Medical care was rudimentary. A doctor appeared from time to time. Getting to see the nurse might require a tip to the gendarme. During my initial imprisonment, I suffered from macular degeneration in both eyes, hypertension, hypothyroidism, insulin resistance, diverticulitis, and various other conditions, having undergone eight operations in the preceding decade. Neither the trial court nor the Supreme Court was willing to authorize me to see an ophthalmologist or to grant home arrest on medical grounds. My eyesight deteriorated behind bars for want of proper care. This is not unusual. It is typical. I would later suffer from more serious diseases: Covid-19, pneumonia (twice), and renal cancer, not to mention the total degeneration of my physical strength and torn joint ligaments.
The Unwritten Rules
Every prison has two sets of rules. The official rules are posted on walls and enforced—selectively—by the guards. The unwritten rules are enforced by the inmates themselves, and violating them is far more dangerous than violating the official ones.
In 118, the unwritten rules governed who cleaned what, who controlled the television, who sat where in the dining room, what you could and could not say about another man’s case, and how you handled disputes. Respect was the currency that kept the peace. The brutal sound of all-out war from módulo 114’s patio—perhaps six feet above and fifty feet over from our own—reminded us regularly of the consequences of breaking those rules. On one occasion, seventeen men with homemade spears and knives faced off against seventeen others similarly armed. The shrieks, yelling, and clanging of metal were impressive. The battle went on for perhaps ten minutes, and when the guards finally broke it up and hauled the combatants off in chains, one machucado was dead, and many others were wounded.

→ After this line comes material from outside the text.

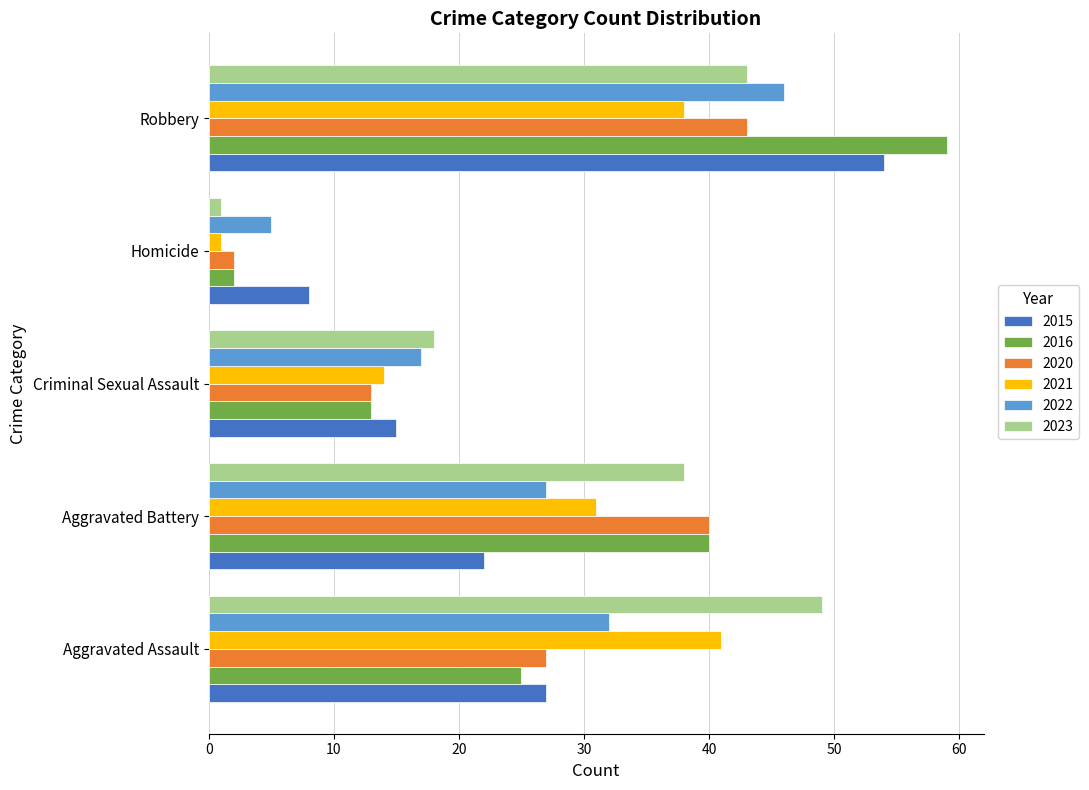

The 2021 series shows 14 at Criminal Sexual Assault. True or false?

True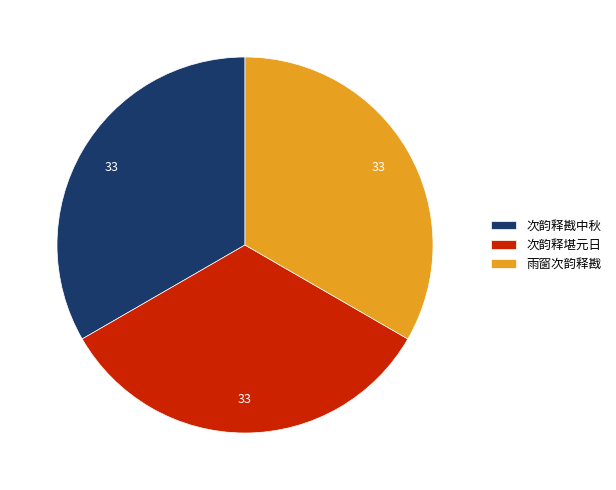

How many slices are in this pie chart?

3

That was not exceptional violence. That was a Tuesday.
You did not insult a man’s family. You did not touch another man’s food without permission. You did not gossip about a man’s legal case within earshot of others who might use the information against him. You did not borrow money you could not repay—or rather, you could, but the consequences escalated quickly.
For a man accustomed to civil society—to the rule of law, property rights, and institutional dispute resolution—prison’s social dynamics are bewildering. I was scammed out of thirty thousand pesos (35 USD) by a man named Rodrigo, who offered to sell me a cheap cell phone and then disappeared with my money, leaving me falsely implicated in the theft of another inmate’s device. The episode nearly resulted in my being stabbed. A libertarian friend outside the walls was kind enough to reimburse my loss, but the lesson was expensive: in prison, mendacity is a survival skill, and the trusting man is perpetually the victim.